# WORK REQUIRED
Reproduce the text of each item below word for word, keeping every line exactly as it appears.

--- EXTRACTED ENTRIES Enclosed Below ---

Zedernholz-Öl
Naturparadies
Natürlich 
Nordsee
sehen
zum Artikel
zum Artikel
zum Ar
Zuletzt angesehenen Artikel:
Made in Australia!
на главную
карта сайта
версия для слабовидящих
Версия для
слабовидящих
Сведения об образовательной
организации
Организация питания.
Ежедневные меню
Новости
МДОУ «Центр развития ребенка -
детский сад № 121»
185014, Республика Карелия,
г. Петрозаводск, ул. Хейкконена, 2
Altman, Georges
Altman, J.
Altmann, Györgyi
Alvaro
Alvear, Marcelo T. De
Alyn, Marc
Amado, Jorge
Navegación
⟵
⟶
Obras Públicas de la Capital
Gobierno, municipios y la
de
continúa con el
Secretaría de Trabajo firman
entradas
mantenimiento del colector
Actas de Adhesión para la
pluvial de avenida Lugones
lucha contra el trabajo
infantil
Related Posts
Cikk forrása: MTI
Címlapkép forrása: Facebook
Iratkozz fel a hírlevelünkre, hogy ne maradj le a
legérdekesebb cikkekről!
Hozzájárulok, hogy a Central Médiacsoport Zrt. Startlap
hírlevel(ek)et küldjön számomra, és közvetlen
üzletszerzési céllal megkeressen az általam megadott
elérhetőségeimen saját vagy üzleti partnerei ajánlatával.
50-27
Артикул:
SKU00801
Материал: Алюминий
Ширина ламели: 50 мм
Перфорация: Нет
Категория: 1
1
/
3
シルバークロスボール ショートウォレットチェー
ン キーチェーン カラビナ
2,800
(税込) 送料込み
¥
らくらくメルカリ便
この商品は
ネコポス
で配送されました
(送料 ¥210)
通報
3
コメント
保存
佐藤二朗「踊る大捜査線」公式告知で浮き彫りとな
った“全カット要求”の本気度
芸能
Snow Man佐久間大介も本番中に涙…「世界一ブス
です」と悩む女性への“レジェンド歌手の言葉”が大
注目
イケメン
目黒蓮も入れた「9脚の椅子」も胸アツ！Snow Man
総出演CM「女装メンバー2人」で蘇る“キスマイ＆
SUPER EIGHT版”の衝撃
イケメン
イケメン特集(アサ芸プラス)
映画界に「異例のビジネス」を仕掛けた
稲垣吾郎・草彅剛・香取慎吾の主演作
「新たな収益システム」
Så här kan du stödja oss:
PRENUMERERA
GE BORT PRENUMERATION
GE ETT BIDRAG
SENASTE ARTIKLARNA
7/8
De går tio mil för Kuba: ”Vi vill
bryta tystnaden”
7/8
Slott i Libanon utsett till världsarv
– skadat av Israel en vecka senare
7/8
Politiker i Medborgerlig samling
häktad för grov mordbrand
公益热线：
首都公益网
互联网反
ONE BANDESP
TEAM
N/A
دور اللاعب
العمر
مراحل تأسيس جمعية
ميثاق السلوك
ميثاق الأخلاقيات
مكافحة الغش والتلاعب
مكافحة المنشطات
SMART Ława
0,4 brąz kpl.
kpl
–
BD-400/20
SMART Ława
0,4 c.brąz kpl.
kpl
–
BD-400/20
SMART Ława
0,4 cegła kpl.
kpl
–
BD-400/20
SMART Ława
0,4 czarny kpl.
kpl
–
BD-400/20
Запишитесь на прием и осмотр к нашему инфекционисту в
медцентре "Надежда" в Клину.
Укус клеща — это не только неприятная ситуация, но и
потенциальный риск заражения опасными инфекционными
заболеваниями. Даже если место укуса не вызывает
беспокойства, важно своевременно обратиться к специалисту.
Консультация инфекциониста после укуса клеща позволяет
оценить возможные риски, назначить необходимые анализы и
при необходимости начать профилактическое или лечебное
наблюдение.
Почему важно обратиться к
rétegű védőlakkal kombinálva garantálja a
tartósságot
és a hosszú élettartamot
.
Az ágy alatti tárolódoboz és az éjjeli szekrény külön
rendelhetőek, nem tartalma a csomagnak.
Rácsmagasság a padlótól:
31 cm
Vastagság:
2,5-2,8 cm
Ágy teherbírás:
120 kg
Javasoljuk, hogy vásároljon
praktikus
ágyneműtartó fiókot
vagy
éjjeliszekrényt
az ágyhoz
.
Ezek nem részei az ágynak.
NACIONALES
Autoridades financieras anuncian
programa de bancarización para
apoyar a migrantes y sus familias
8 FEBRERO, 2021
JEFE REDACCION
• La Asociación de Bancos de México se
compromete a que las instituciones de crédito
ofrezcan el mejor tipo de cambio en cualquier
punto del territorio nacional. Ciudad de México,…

--- End of Enclosed EXTRACTED ENTRIES ---

# RESPONSE FOR THIS EXERCISE
Zedernholz-Öl
Naturparadies
Natürlich 
Nordsee
sehen
zum Artikel
zum Artikel
zum Ar
Zuletzt angesehenen Artikel:
Made in Australia!
на главную
карта сайта
версия для слабовидящих
Версия для
слабовидящих
Сведения об образовательной
организации
Организация питания.
Ежедневные меню
Новости
МДОУ «Центр развития ребенка -
детский сад № 121»
185014, Республика Карелия,
г. Петрозаводск, ул. Хейкконена, 2
Altman, Georges
Altman, J.
Altmann, Györgyi
Alvaro
Alvear, Marcelo T. De
Alyn, Marc
Amado, Jorge
Navegación
⟵
⟶
Obras Públicas de la Capital
Gobierno, municipios y la
de
continúa con el
Secretaría de Trabajo firman
entradas
mantenimiento del colector
Actas de Adhesión para la
pluvial de avenida Lugones
lucha contra el trabajo
infantil
Related Posts
Cikk forrása: MTI
Címlapkép forrása: Facebook
Iratkozz fel a hírlevelünkre, hogy ne maradj le a
legérdekesebb cikkekről!
Hozzájárulok, hogy a Central Médiacsoport Zrt. Startlap
hírlevel(ek)et küldjön számomra, és közvetlen
üzletszerzési céllal megkeressen az általam megadott
elérhetőségeimen saját vagy üzleti partnerei ajánlatával.
50-27
Артикул:
SKU00801
Материал: Алюминий
Ширина ламели: 50 мм
Перфорация: Нет
Категория: 1
1
/
3
シルバークロスボール ショートウォレットチェー
ン キーチェーン カラビナ
2,800
(税込) 送料込み
¥
らくらくメルカリ便
この商品は
ネコポス
で配送されました
(送料 ¥210)
通報
3
コメント
保存
佐藤二朗「踊る大捜査線」公式告知で浮き彫りとな
った“全カット要求”の本気度
芸能
Snow Man佐久間大介も本番中に涙…「世界一ブス
です」と悩む女性への“レジェンド歌手の言葉”が大
注目
イケメン
目黒蓮も入れた「9脚の椅子」も胸アツ！Snow Man
総出演CM「女装メンバー2人」で蘇る“キスマイ＆
SUPER EIGHT版”の衝撃
イケメン
イケメン特集(アサ芸プラス)
映画界に「異例のビジネス」を仕掛けた
稲垣吾郎・草彅剛・香取慎吾の主演作
「新たな収益システム」
Så här kan du stödja oss:
PRENUMERERA
GE BORT PRENUMERATION
GE ETT BIDRAG
SENASTE ARTIKLARNA
7/8
De går tio mil för Kuba: ”Vi vill
bryta tystnaden”
7/8
Slott i Libanon utsett till världsarv
– skadat av Israel en vecka senare
7/8
Politiker i Medborgerlig samling
häktad för grov mordbrand
公益热线：
首都公益网
互联网反
ONE BANDESP
TEAM
N/A
دور اللاعب
العمر
مراحل تأسيس جمعية
ميثاق السلوك
ميثاق الأخلاقيات
مكافحة الغش والتلاعب
مكافحة المنشطات
SMART Ława
0,4 brąz kpl.
kpl
–
BD-400/20
SMART Ława
0,4 c.brąz kpl.
kpl
–
BD-400/20
SMART Ława
0,4 cegła kpl.
kpl
–
BD-400/20
SMART Ława
0,4 czarny kpl.
kpl
–
BD-400/20
Запишитесь на прием и осмотр к нашему инфекционисту в
медцентре "Надежда" в Клину.
Укус клеща — это не только неприятная ситуация, но и
потенциальный риск заражения опасными инфекционными
заболеваниями. Даже если место укуса не вызывает
беспокойства, важно своевременно обратиться к специалисту.
Консультация инфекциониста после укуса клеща позволяет
оценить возможные риски, назначить необходимые анализы и
при необходимости начать профилактическое или лечебное
наблюдение.
Почему важно обратиться к
rétegű védőlakkal kombinálva garantálja a
tartósságot
és a hosszú élettartamot
.
Az ágy alatti tárolódoboz és az éjjeli szekrény külön
rendelhetőek, nem tartalma a csomagnak.
Rácsmagasság a padlótól:
31 cm
Vastagság:
2,5-2,8 cm
Ágy teherbírás:
120 kg
Javasoljuk, hogy vásároljon
praktikus
ágyneműtartó fiókot
vagy
éjjeliszekrényt
az ágyhoz
.
Ezek nem részei az ágynak.
NACIONALES
Autoridades financieras anuncian
programa de bancarización para
apoyar a migrantes y sus familias
8 FEBRERO, 2021
JEFE REDACCION
• La Asociación de Bancos de México se
compromete a que las instituciones de crédito
ofrezcan el mejor tipo de cambio en cualquier
punto del territorio nacional. Ciudad de México,…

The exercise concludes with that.